The altitude begins to be felt in Kagbeni, which means “Stone of the sacred union” (between the two religions) and that it is the entrance door to the Upper Mustang; the lack of oxygen creates problems to the carburation of the engine but, solved the mechanical problems it continues.
We give the body a bit of rest to help it gradually adapt to the lack of oxygen; in addition to the masks that cover the nose and mouth to protect us from dust raised by the constant wind and heavy vehicles in transit, even the eyes must be protected by appropriate glasses against UV rays so powerful at high altitude.

Surrounded by some of the highest peaks in the world you come into contact with simple people, who live and work in a harsh environment of high altitude, but with deep religiousness from ancient culture.

It may seem a paradox, but especially in desert places, wherever it has been, I have always stumbled upon generous populations, capable of finding a solution, particularly for any mechanical failure of the vehicle.
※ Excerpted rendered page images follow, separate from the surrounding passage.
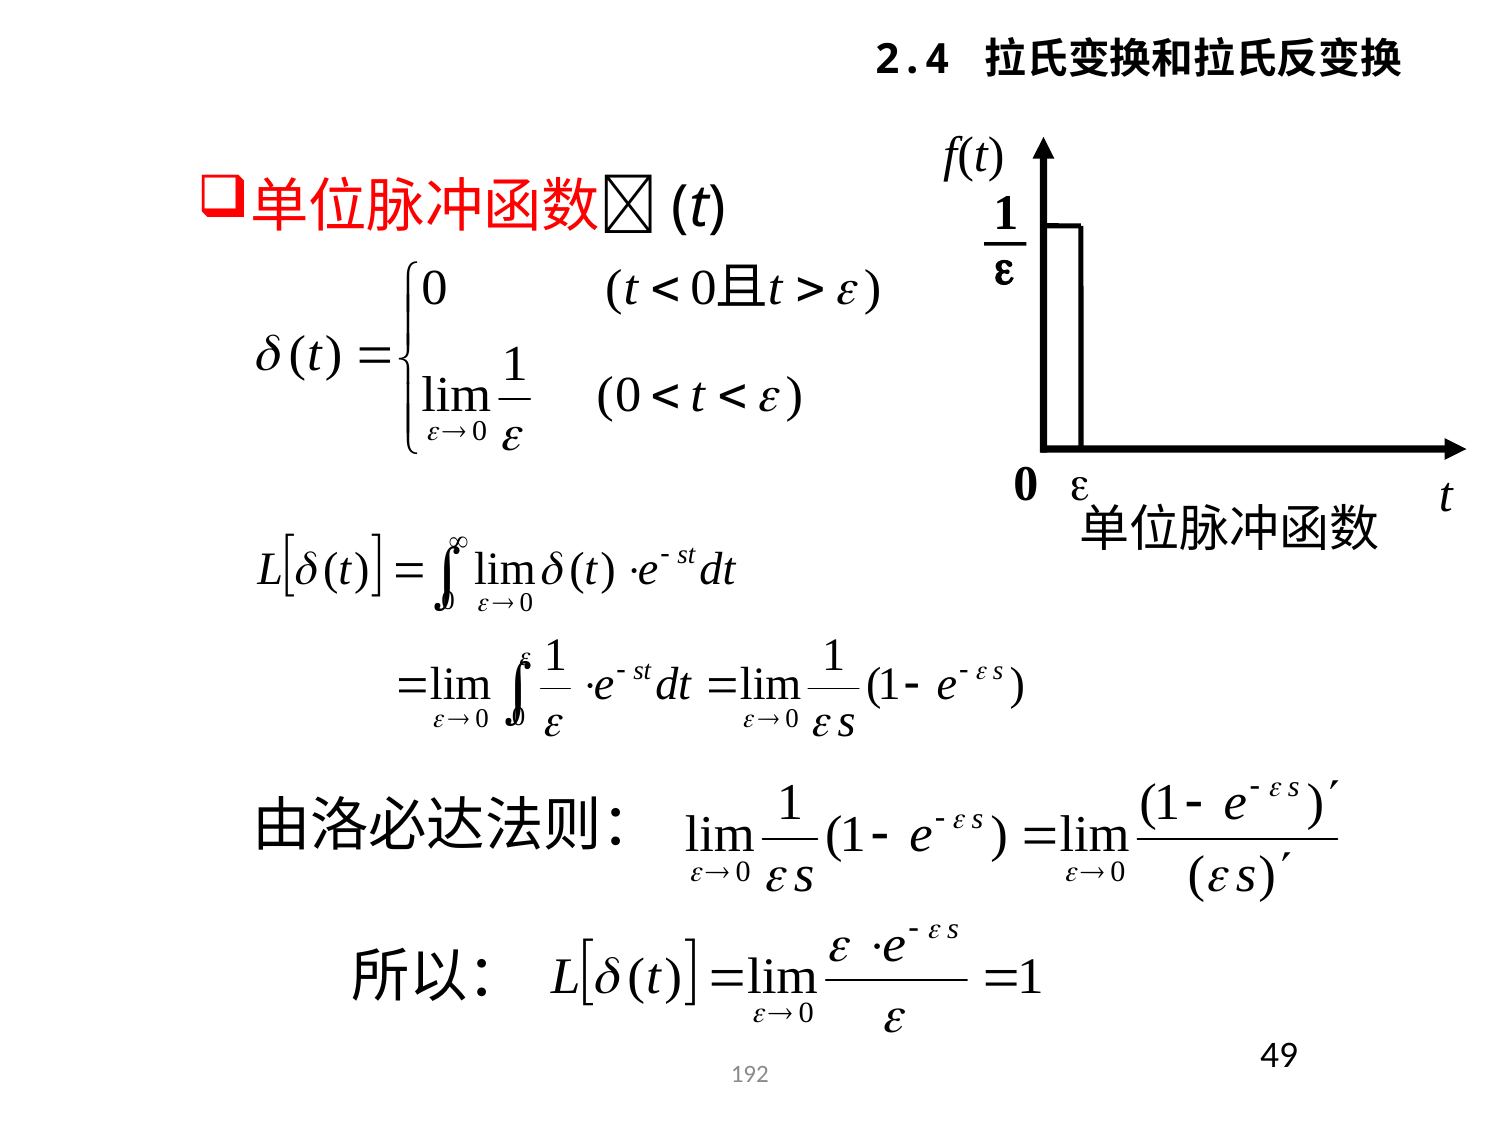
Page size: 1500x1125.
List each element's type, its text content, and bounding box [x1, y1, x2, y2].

text_box 49 [1245, 1023, 1434, 1083]
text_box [249, 251, 888, 465]
text_box 2.4 拉氏变换和拉氏反变换 [806, 34, 1471, 90]
text_box 单位脉冲函数(t) [183, 160, 921, 246]
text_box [336, 904, 1046, 1041]
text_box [926, 113, 1469, 564]
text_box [248, 517, 1034, 759]
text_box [237, 762, 1346, 915]
footer 192 [512, 1049, 988, 1103]
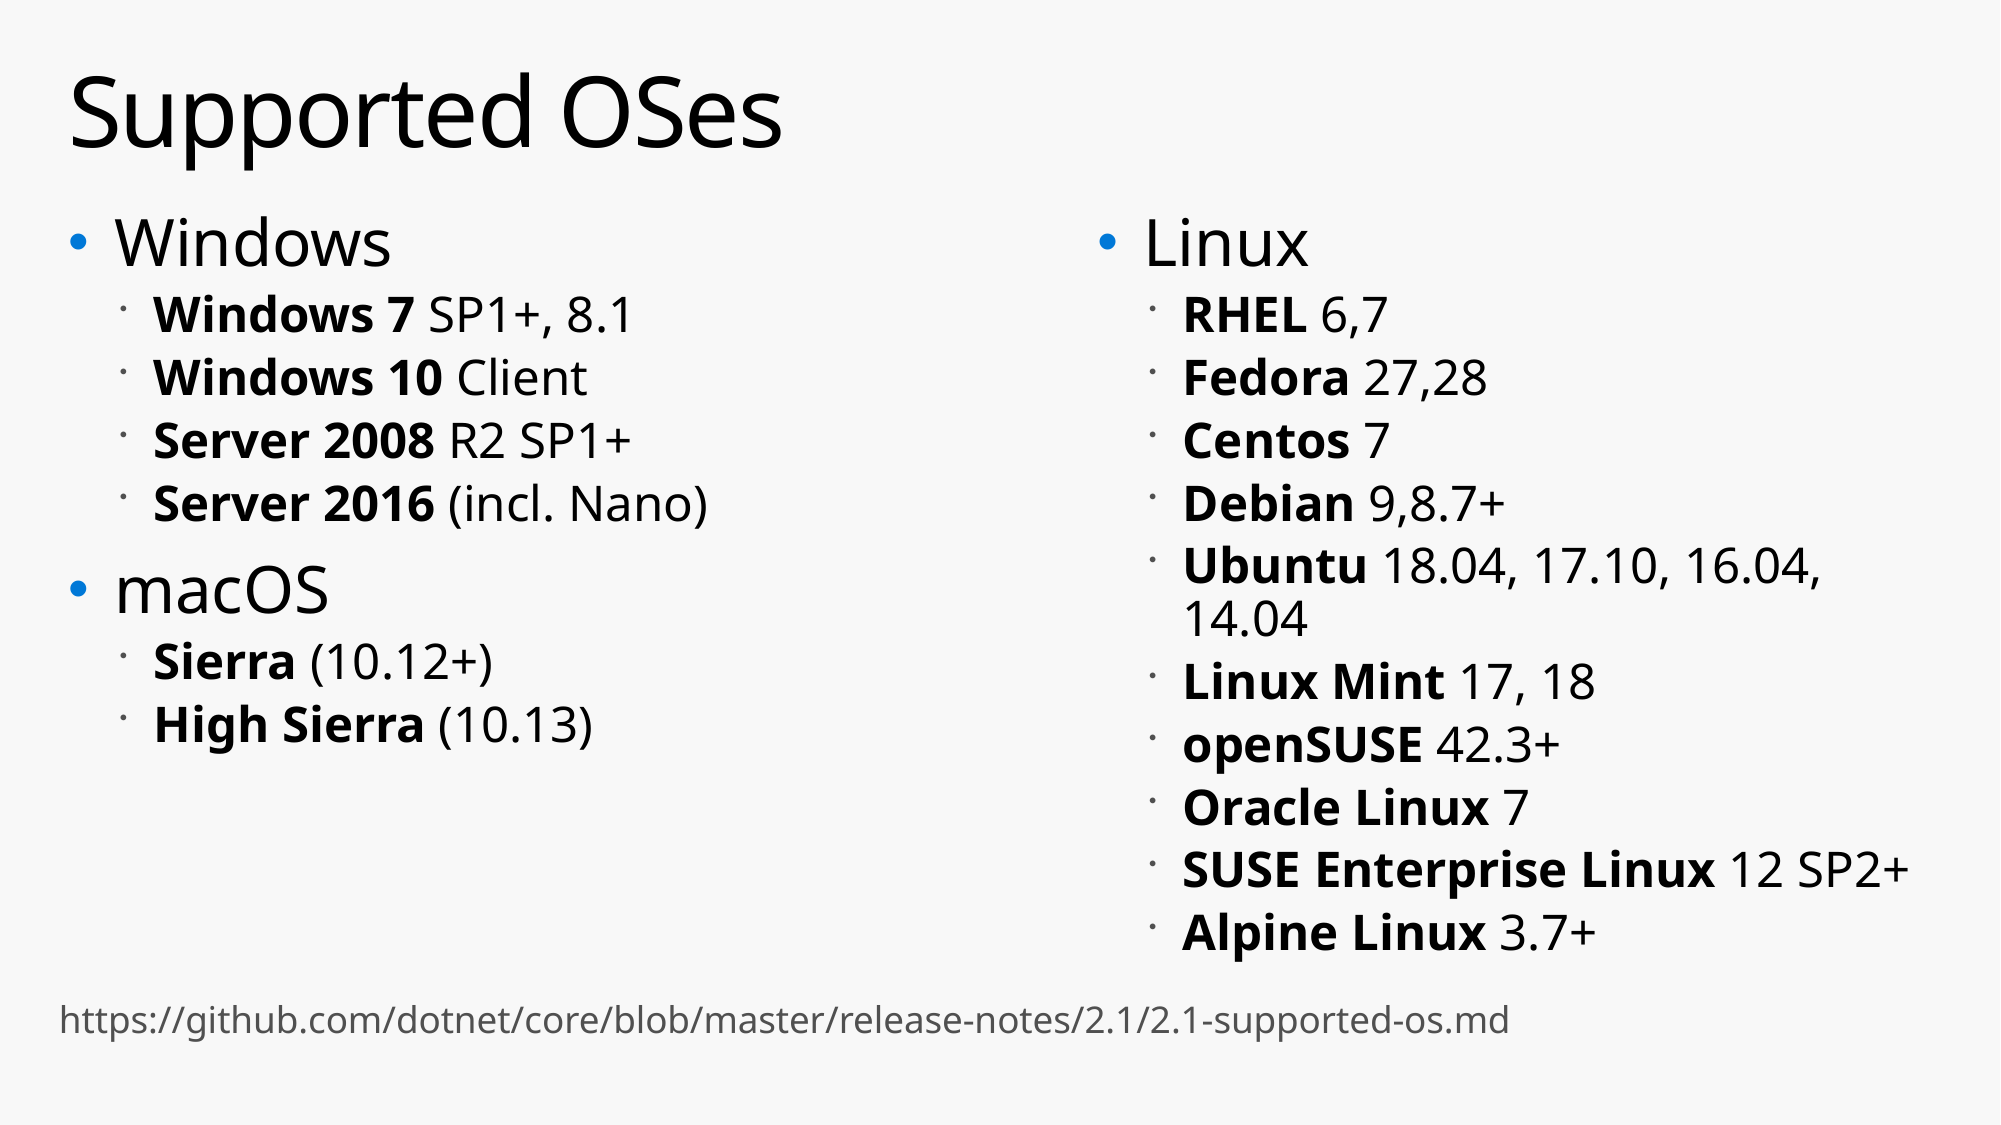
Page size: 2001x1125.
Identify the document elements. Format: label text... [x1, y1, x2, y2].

A wealth to appreciate and be grateful to.
A self-managed journey in the unknown is revealed only by accomplishing it and its beauty lies precisely in this because it puts you to the test pushing you out of your “confort zone”, to face and appreciate the unknown of every day.
The incessant wind makes you wave the countless and usual prayer flags placed to protect the sacred places that you meet, and reach Muktinath (3880 m. a.s.l.) is a unique emotion.
It is one of the highest sacred temples in the world as well as a unique place in the Himalayas for its remarkable religious significance and pilgrimage destination both Hindu and Buddhist, and is worth the effort to reach it.

In this place are simultaneously present the four natural elements “air, earth, water and fire” to which all cosmogonies of both East and West refer.
The flowing tributary of the Ganges, a spring and jets of natural gas that keep an eternal flame burning, the highest mountains in the world and a unique desert landscape permeated with rarefied air:
for a moment I forget the daily vicissitudes of living and find a perfect and orderly balance of matter in the universe.

That it was this Sangri-Là, the mythical kingdom described by James Hilton in the novel “Lost Horizon”?